子連れでの美術鑑賞のポイント

―無理強いしないこと、「楽しい」思い出につなげること―

「美術館での子どもの集中力は30分程度。子どもが興味を持った作品を自由に観させて、飽きてきたらミュージアムショップや、近くの公園などで息抜きをするようにしています」 

 

大切なのは「無理強いをしないこと、子どもに任せること」だと工藤さんは言います。「今週末、美術館に行こうか」と、子どもにチラシやネットで美術展の広告を見せた時、子どもが興味を示すかどうかで行き先が決まるそう。

 

サントリー美術館のカラフルで大きなパネルに釘付け!

 

「子どもは“大きいもの、動くもの、カラフルなもの”が大好き。チームラボのような現代アートは、子どもも楽しみながらアートに触れることができるのではないでしょうか。また、夏休みなどの長期休暇の時期になると、子ども向けの展覧会があちこちで企画されるので、要チェックです」

 

見るだけでなく、触って遊べるなどの体験型の展覧会はお子さんも大喜びだったと話します。徳島県の大塚美術館や金沢21世紀美術館では、子ども向けのアート企画も多く、親子ともに楽しめたそうです。
★ ★ ★
### 課題内容
子連れの美術鑑賞についての文章のうち、「大切なのは「無理強いをしない」から始まり「されるので、要チェックです」」で終わる部分を、一字一句変えずにもう一度書き出してもらえますか。 この後のリストは、今回の作業には一切関わりません。

### データ
★ ★ ★
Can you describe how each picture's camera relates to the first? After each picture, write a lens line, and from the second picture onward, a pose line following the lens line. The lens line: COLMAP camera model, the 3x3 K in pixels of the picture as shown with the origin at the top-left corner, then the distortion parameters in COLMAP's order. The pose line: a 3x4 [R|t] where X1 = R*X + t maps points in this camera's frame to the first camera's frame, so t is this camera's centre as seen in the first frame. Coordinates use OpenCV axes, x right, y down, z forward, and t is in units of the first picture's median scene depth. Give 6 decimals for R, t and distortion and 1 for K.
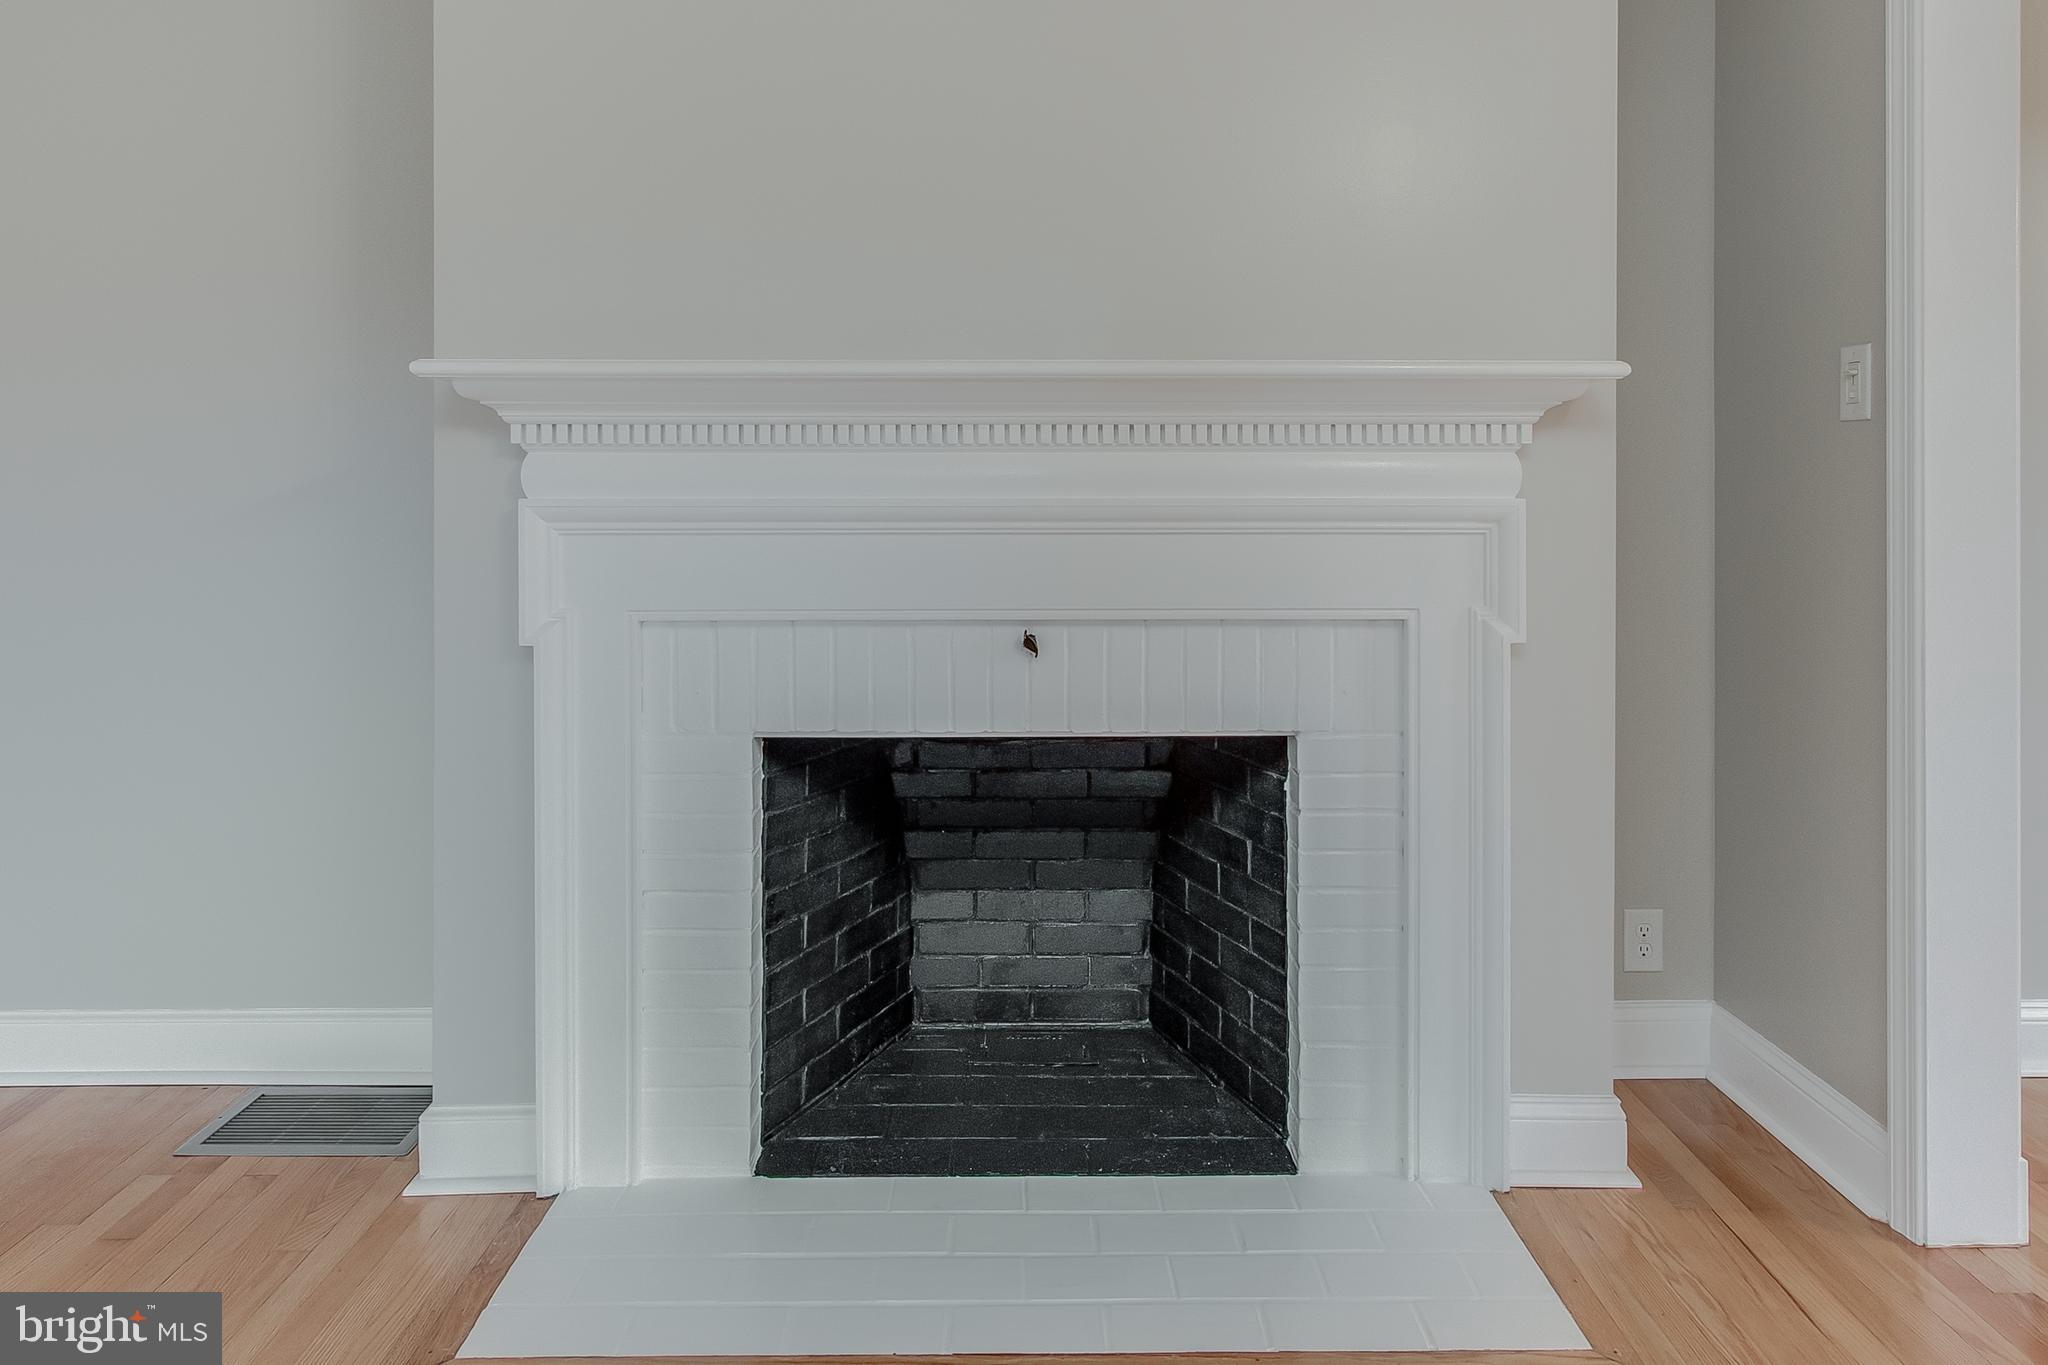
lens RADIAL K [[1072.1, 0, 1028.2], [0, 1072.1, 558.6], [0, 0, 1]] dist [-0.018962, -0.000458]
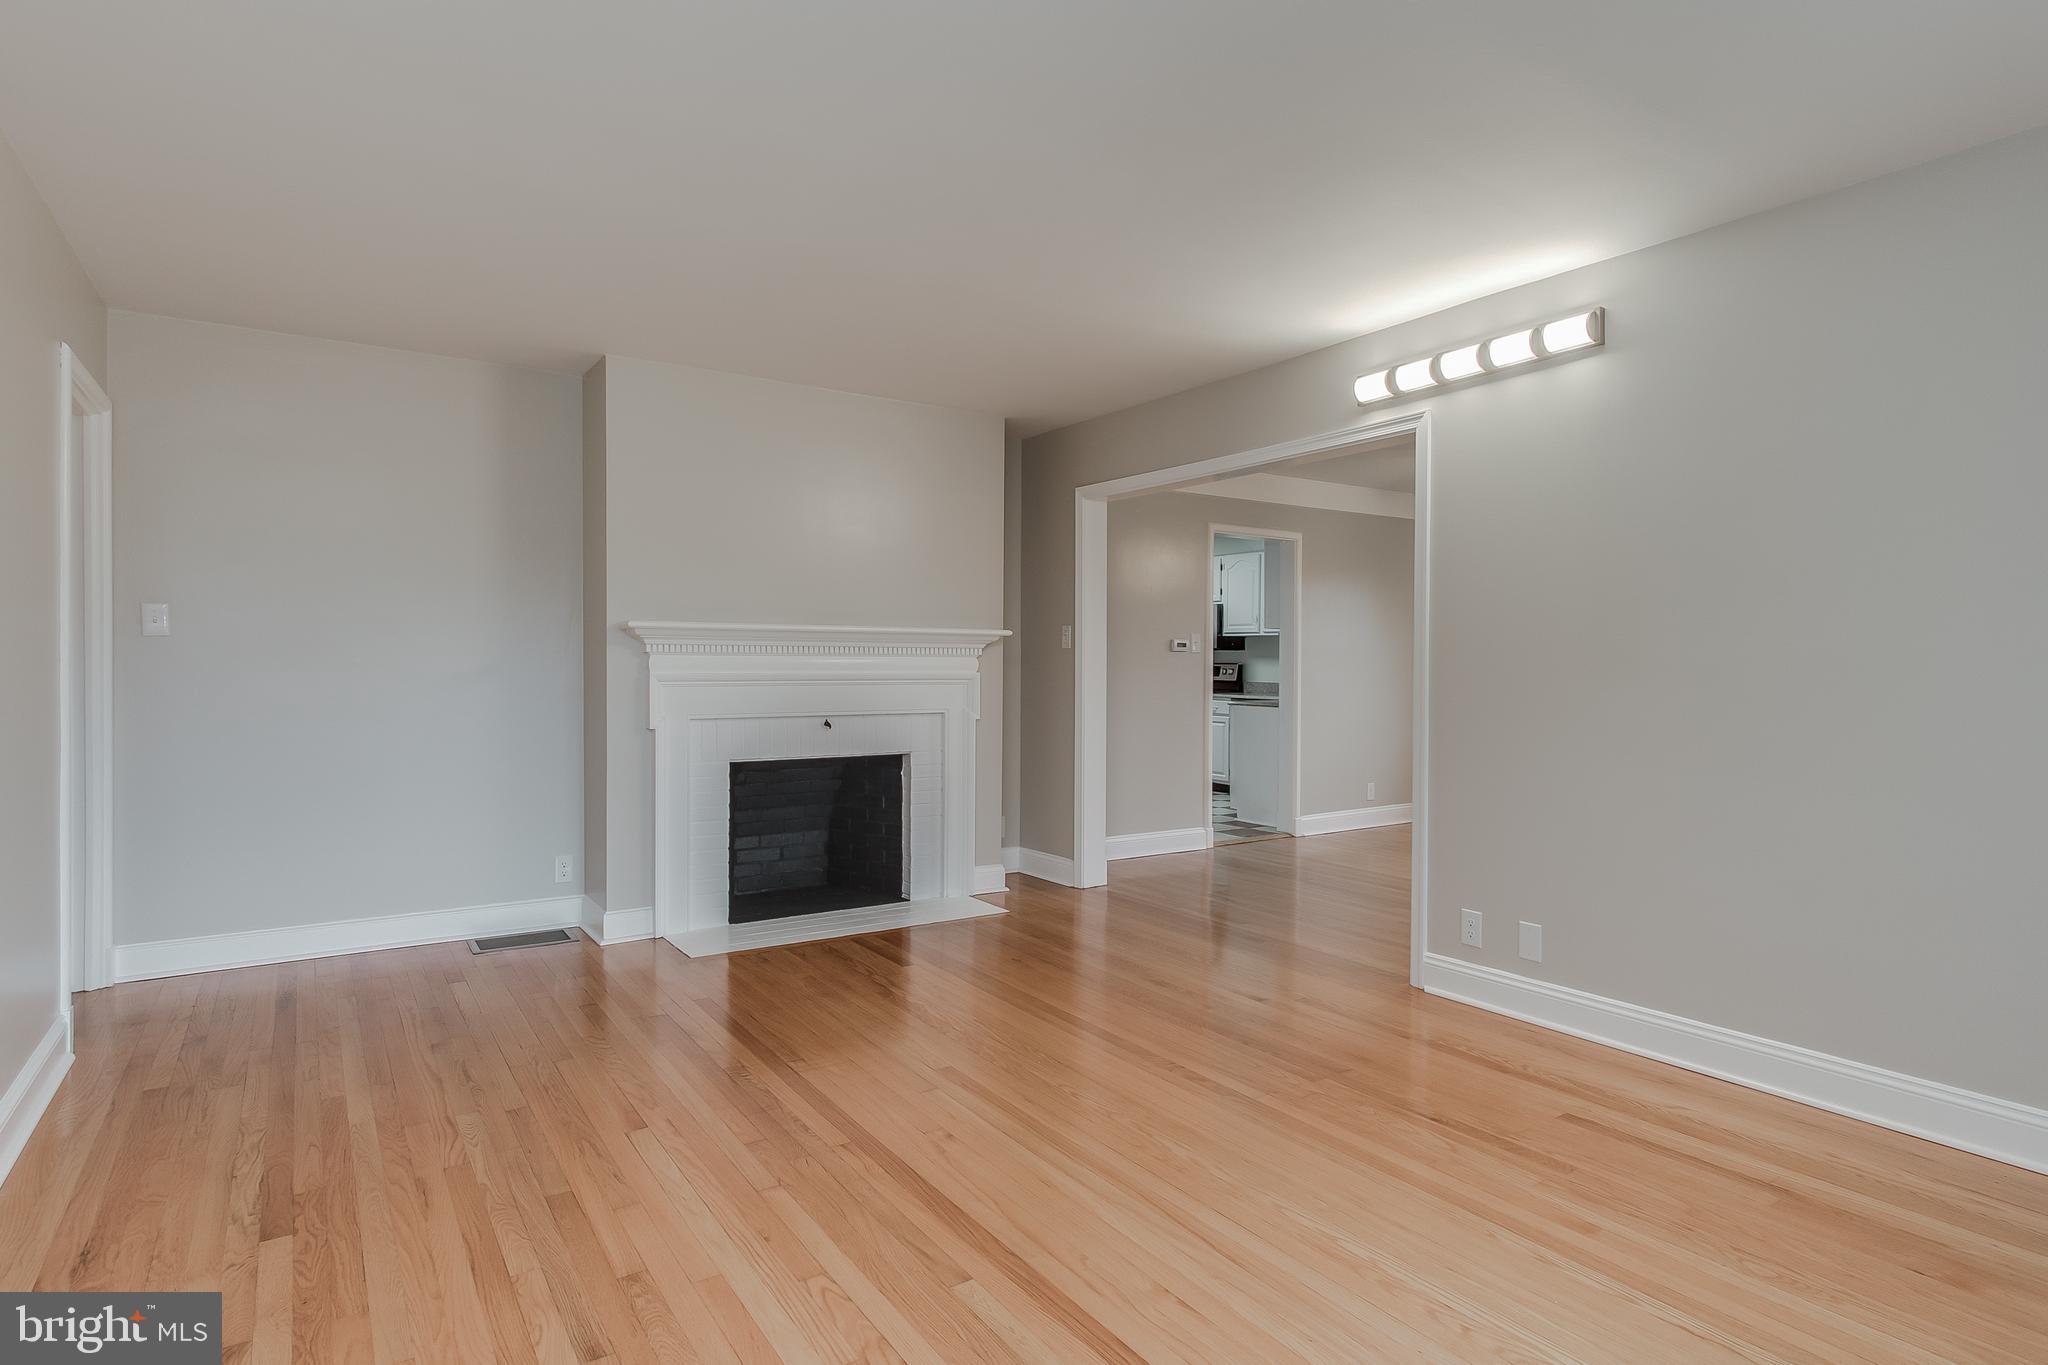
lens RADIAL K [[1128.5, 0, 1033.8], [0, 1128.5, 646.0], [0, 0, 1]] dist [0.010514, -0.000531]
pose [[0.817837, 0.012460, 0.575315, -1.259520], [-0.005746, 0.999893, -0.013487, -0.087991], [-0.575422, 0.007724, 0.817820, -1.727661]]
★ ★ ★
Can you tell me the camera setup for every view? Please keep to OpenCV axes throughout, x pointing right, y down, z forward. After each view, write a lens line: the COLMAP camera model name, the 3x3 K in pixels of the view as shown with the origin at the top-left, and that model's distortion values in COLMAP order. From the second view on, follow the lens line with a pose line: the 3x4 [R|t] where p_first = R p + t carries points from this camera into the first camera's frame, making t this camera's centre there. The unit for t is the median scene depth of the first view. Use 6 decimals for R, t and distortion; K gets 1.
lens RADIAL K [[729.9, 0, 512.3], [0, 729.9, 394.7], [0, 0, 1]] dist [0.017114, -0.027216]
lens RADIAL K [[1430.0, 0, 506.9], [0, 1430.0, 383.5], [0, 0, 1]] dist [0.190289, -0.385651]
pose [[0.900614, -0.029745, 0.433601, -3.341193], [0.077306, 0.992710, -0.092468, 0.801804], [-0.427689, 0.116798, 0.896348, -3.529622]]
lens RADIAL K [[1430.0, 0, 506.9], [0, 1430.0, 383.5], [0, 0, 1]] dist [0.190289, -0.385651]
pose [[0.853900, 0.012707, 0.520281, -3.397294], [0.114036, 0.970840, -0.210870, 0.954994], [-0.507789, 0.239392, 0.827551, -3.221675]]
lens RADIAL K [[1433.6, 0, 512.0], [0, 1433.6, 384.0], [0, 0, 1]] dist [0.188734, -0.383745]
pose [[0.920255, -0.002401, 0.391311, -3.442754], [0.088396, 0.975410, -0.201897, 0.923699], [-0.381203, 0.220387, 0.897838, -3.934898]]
★ ★ ★
### 出力結果
大切なのは「無理強いをしないこと、子どもに任せること」だと工藤さんは言います。「今週末、美術館に行こうか」と、子どもにチラシやネットで美術展の広告を見せた時、子どもが興味を示すかどうかで行き先が決まるそう。

 

サントリー美術館のカラフルで大きなパネルに釘付け!

 

「子どもは“大きいもの、動くもの、カラフルなもの”が大好き。チームラボのような現代アートは、子どもも楽しみながらアートに触れることができるのではないでしょうか。また、夏休みなどの長期休暇の時期になると、子ども向けの展覧会があちこちで企画されるので、要チェックです」